RETAINER AGREEMENT
This Retainer Agreement ("Agreement") is made and effective the [DATE],
BETWEEN: [COMPANY NAME] (the "Consultant"), a corporation organized and existing under the laws of [STATE/PROVINCE], with its head office located at:
[YOUR COMPLETE ADDRESS]
AND: [COMPANY NAME] (the "Client"), a corporation organized and existing under the laws of the [STATE/PROVINCE], with its head office located at:
[COMPLETE ADDRESS]
WHEREAS, Consultant has a background in [SPECIFY] and is willing to provide services to Client based on this background. Client remains responsible for all of their decisions.
WHEREAS, Client desires to have services provided by Consultant.
THEREFORE, in consideration of the terms and covenants of this agreement, and other valuable consideration, the parties agree as follows:
Beginning on [DATE], Consultant will provide the following services (collectively, the "Services"): Assist Client as they seek to accomplish any of the following:
[DESCRIBE THE SERVICES PROVIDED]
Additional services such as: [SPECIFY] are also available.
The manner in which the Services are to be performed and the specific hours to be worked by Consultant shall be determined by Consultant. Client will rely on Consultant to work as many hours as may be reasonably necessary to fulfill Consultant's obligations under this Agreement.
It is understood by the parties that Consultant is an independent contractor with respect to Client, and not an employee of Client. Client will not provide fringe benefits, including health insurance benefits, paid vacation, or any other employee benefit, for the benefit of Consultant.
a) The Client shall pay to the Consultant a non-refundable retainer fee of $[SPECIFY] where after the Consultant shall reserve its services to the Client for a period of [NUMBER] days (“Retainer Period”) from date of execution of this agreement and payment of the retainer fee, whichever occurs last.
b) This agreement shall automatically terminate upon completion of the Retainer Period.
c) The Client may terminate this contract at any time during the Retainer Period, with or without cause. In the event of such termination, the Client shall immediately pay the Consultant all sums of money with respect to fees and expenses of the Consultant, up to the date of termination.
d) This agreement only reserves the Consultant’s availability for employment by the Client and shall in no way prevent the Consultant from performing work for other clients during the Retainer Period.
e) The Consultant shall not act as an agent for, consultant to, or as an officer, employee, or other representative of any party that has an adverse interest in the matter for which Client has retained the Consultant. The Consultant hereby warrants that there is no conflict of interest between the Consultant's other employment, if any, or other contracts, if any, and the activities to be performed hereunder. The Consultant shall promptly advise Client if a conflict of interest arises in the future.
The Consultant is:
Responsible for all expenses. The Consultant shall be responsible for all expenses related to providing the Services under this Agreement. This includes, but is not limited to, supplies, equipment, operating costs, business costs, employment costs, taxes, Social Security contributions and/or payments,
disability insurance, unemployment taxes, and any other cost that may or may not be in connection with the Services provided by the Consultant including out-of-pocket expenses.

### What you need to do
A. Could you retype the entries below, starting at the line with "What is the difference" and going through the last line of the entries, with both of those lines included and the pictures left out?
B. Can you write what comes next in the retainer agreement above, picking up right after its last sentence?

### Data
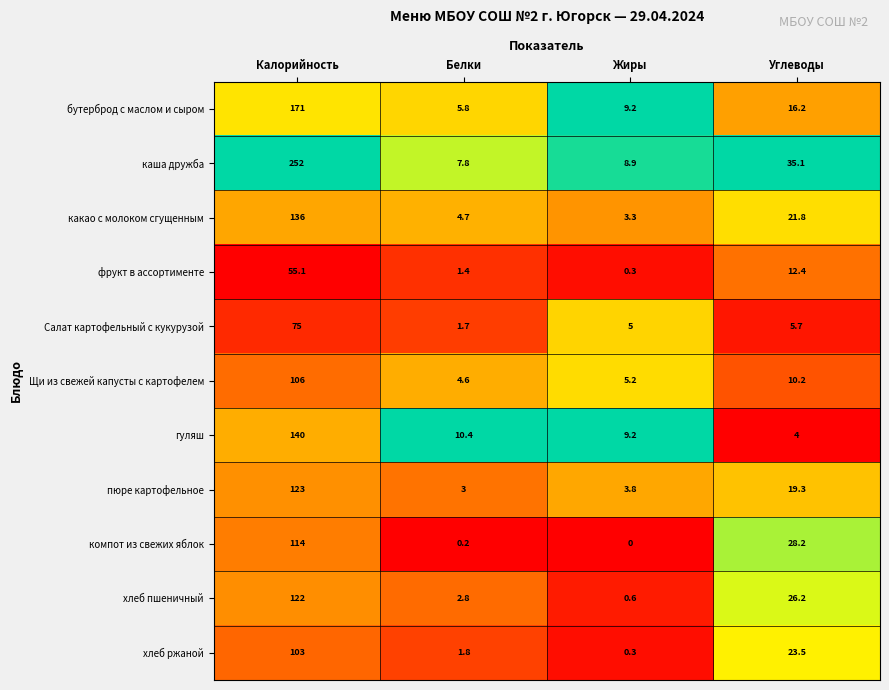

What is the minimum value for Салат картофельный с кукурузой?

1.7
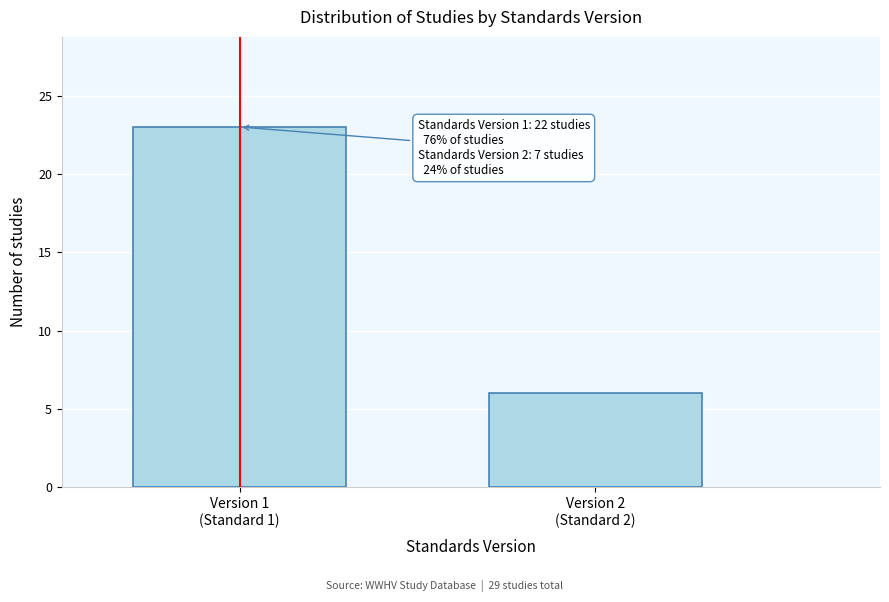

Reading left to right, what are all the values shown in this chart?

23	6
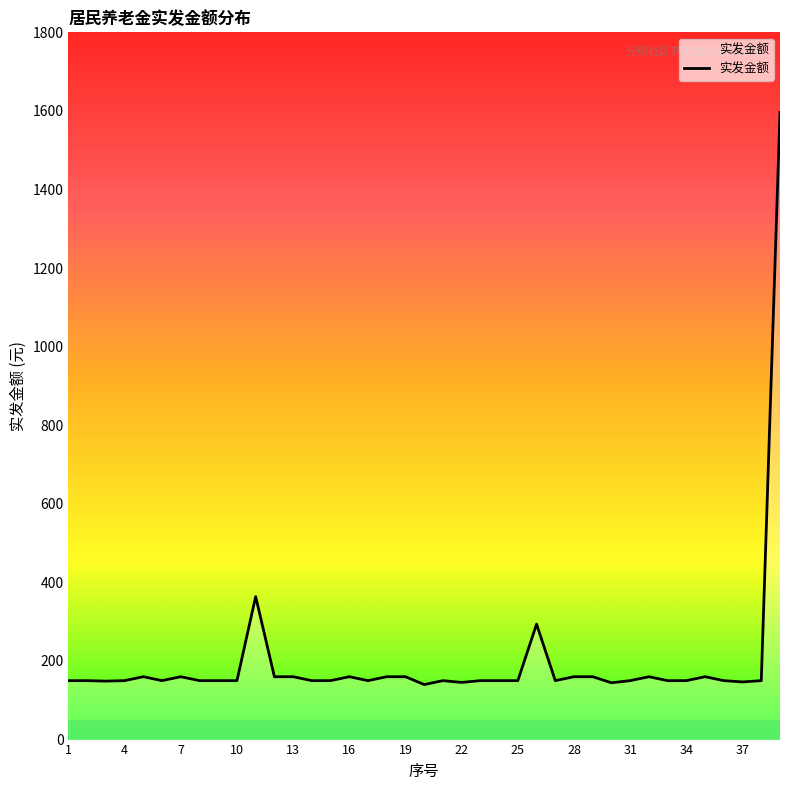

What is the difference between the maximum and minimum values?

1456.0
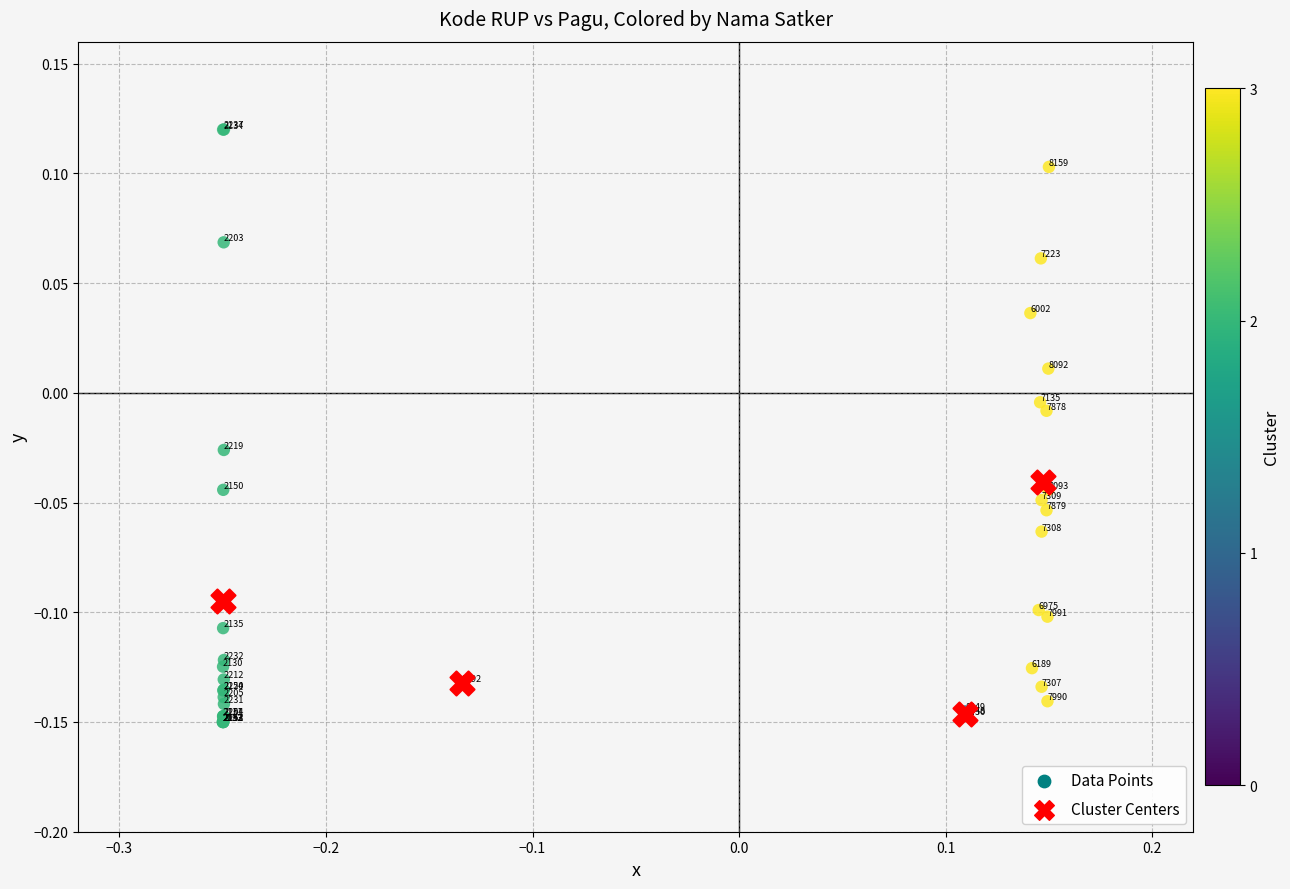

Which series reaches the minimum Y coordinate?

Data Points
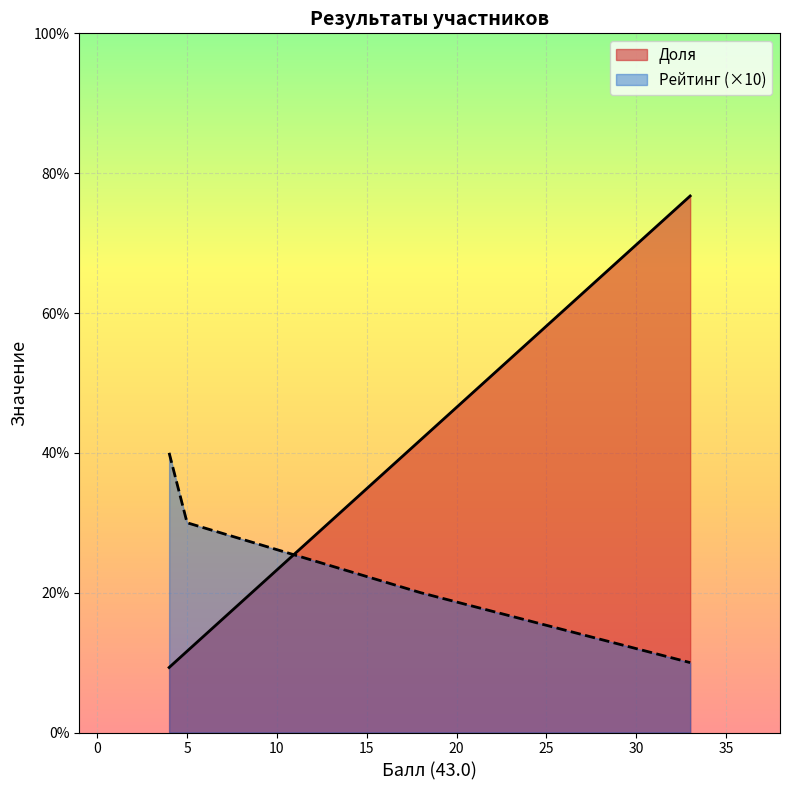

What is the average value of the Доля series?

34.9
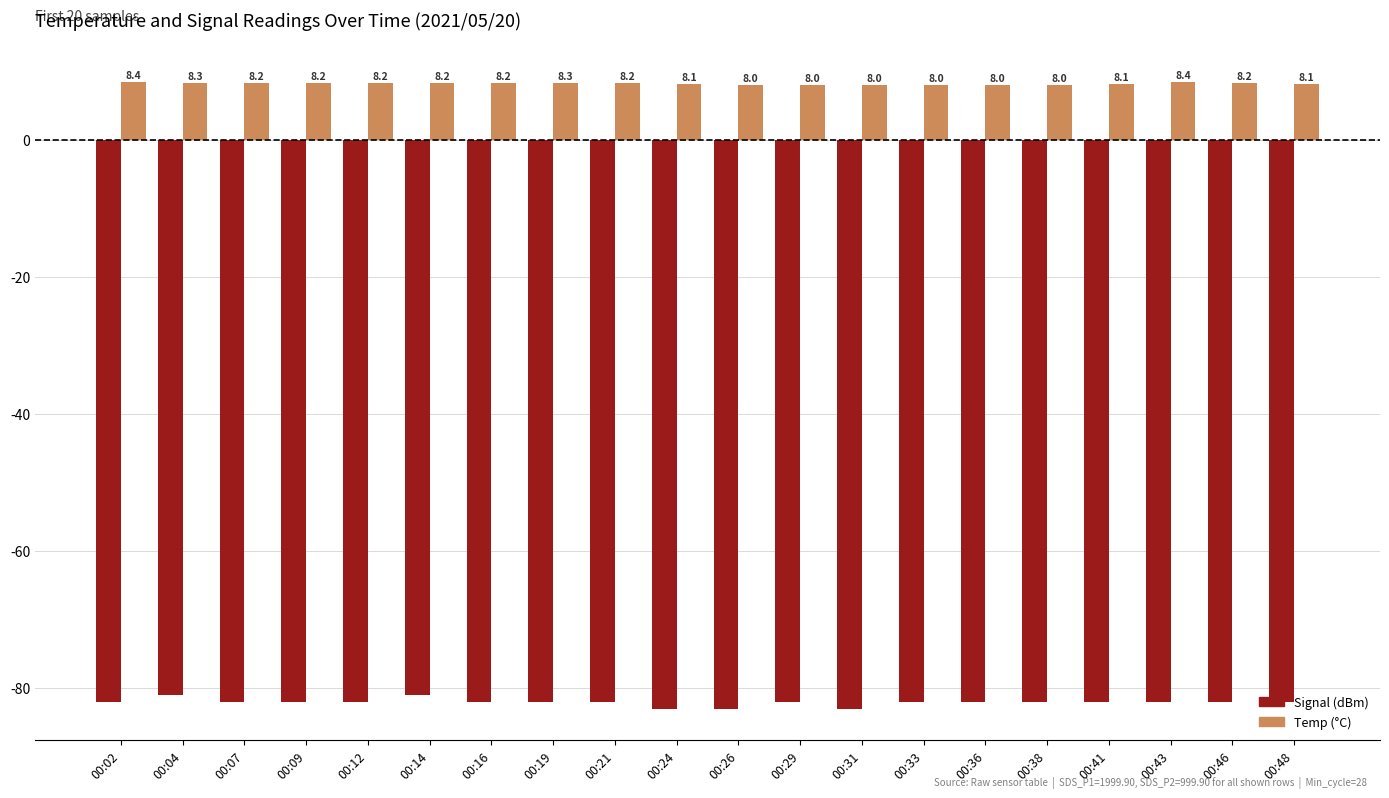

Reading left to right, extract all data points from this chart.

Signal: -82.0	-81.0	-82.0	-82.0	-82.0	-81.0	-82.0	-82.0	-82.0	-83.0	-83.0	-82.0	-83.0	-82.0	-82.0	-82.0	-82.0	-82.0	-82.0	-82.0
Temp: 8.4	8.3	8.2	8.2	8.2	8.2	8.2	8.3	8.2	8.1	8.0	8.0	8.0	8.0	8.0	8.0	8.1	8.4	8.2	8.1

### Answers to the exercises
A.
What is the difference between the maximum and minimum values?

1456.0

Which series reaches the minimum Y coordinate?

Data Points

What is the average value of the Доля series?

34.9

Reading left to right, extract all data points from this chart.

Signal: -82.0	-81.0	-82.0	-82.0	-82.0	-81.0	-82.0	-82.0	-82.0	-83.0	-83.0	-82.0	-83.0	-82.0	-82.0	-82.0	-82.0	-82.0	-82.0	-82.0
Temp: 8.4	8.3	8.2	8.2	8.2	8.2	8.2	8.3	8.2	8.1	8.0	8.0	8.0	8.0	8.0	8.0	8.1	8.4	8.2	8.1

B.
OR
Reimbursed for only the following expenses: [SPECIFY]. Client agrees to pay the Consultant within [SPECIFY]. days of receiving notice of any expense directly associated with the Services. Upon request by the Client, the Consultant may have to show receipt(s) or proof(s) of purchase for said expense.
OR
Not required to pay or be responsible for any expense in connection with the Services provided.
The customer commits:
a) To provide all information, support, or other data relevant to the execution of the consultant's mandate.
b) Ensure that all materials and information provided by the Client to the Consultant are complete, exhaustive, and accurate.
c) If applicable, provide the Consultant with permissions and access to the premises and files at all reasonable times.
Client recognizes that Consultant has and will have the following information: - business affairs; financial information; personal information; future plans; and other proprietary information (collectively, "Information") which are valuable, special and unique assets of Client and need to be protected from improper disclosure. In consideration for the disclosure of the Information, Consultant agrees that Consultant will not at any time or in any manner, either directly or indirectly, use any Information for Consultant's own benefit, or divulge, disclose, or communicate in any manner any Information to any third party without the prior consent of Client. Consultant will protect the Information and treat it as strictly confidential. A violation of this paragraph shall be a material violation of this Agreement.
The Consultant and its employees, agents and directors shall not be liable for any damages whatsoever relating to the services it performs for the Client.
The Client hereby agrees to indemnify and defend and hold harmless the Consultant and its employees, agents and directors from any and all third-party claims against [CONSULTANT NAME] and its employees, agents and directors, relating to the Investigation or Investigation Report or any other matter hereunder.
This Agreement shall terminate automatically upon completion by Consultant of the Services required by this Agreement or [SPECIFY] year from the effective date of this agreement
The confidentiality provisions of this Agreement shall remain in full force and effect after the termination of this Agreement.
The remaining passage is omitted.